# [Work instructions]
Your answer must be the exact lines from the one holding "он уже пройден. Что же делать дальше? Тяжело" through the final line of the records below, both included, and nothing more.

Records provided section start

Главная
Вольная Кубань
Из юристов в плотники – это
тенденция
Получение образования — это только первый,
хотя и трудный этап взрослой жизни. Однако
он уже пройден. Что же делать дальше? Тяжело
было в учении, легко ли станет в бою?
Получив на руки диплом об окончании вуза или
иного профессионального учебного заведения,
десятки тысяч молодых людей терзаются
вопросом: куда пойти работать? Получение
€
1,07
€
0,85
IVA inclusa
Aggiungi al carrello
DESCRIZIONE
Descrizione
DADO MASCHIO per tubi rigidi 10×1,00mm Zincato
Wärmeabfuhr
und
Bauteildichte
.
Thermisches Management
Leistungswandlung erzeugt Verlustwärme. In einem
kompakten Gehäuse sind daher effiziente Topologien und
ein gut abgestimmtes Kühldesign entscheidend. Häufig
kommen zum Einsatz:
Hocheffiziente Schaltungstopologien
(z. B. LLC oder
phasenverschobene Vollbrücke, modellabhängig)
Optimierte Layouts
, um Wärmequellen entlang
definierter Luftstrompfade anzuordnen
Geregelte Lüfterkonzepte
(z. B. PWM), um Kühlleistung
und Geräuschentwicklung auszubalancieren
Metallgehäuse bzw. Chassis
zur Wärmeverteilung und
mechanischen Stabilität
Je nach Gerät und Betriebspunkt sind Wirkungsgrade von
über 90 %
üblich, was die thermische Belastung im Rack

Records provided section end

# [Answer space]
он уже пройден. Что же делать дальше? Тяжело
было в учении, легко ли станет в бою?
Получив на руки диплом об окончании вуза или
иного профессионального учебного заведения,
десятки тысяч молодых людей терзаются
вопросом: куда пойти работать? Получение
€
1,07
€
0,85
IVA inclusa
Aggiungi al carrello
DESCRIZIONE
Descrizione
DADO MASCHIO per tubi rigidi 10×1,00mm Zincato
Wärmeabfuhr
und
Bauteildichte
.
Thermisches Management
Leistungswandlung erzeugt Verlustwärme. In einem
kompakten Gehäuse sind daher effiziente Topologien und
ein gut abgestimmtes Kühldesign entscheidend. Häufig
kommen zum Einsatz:
Hocheffiziente Schaltungstopologien
(z. B. LLC oder
phasenverschobene Vollbrücke, modellabhängig)
Optimierte Layouts
, um Wärmequellen entlang
definierter Luftstrompfade anzuordnen
Geregelte Lüfterkonzepte
(z. B. PWM), um Kühlleistung
und Geräuschentwicklung auszubalancieren
Metallgehäuse bzw. Chassis
zur Wärmeverteilung und
mechanischen Stabilität
Je nach Gerät und Betriebspunkt sind Wirkungsgrade von
über 90 %
üblich, was die thermische Belastung im Rack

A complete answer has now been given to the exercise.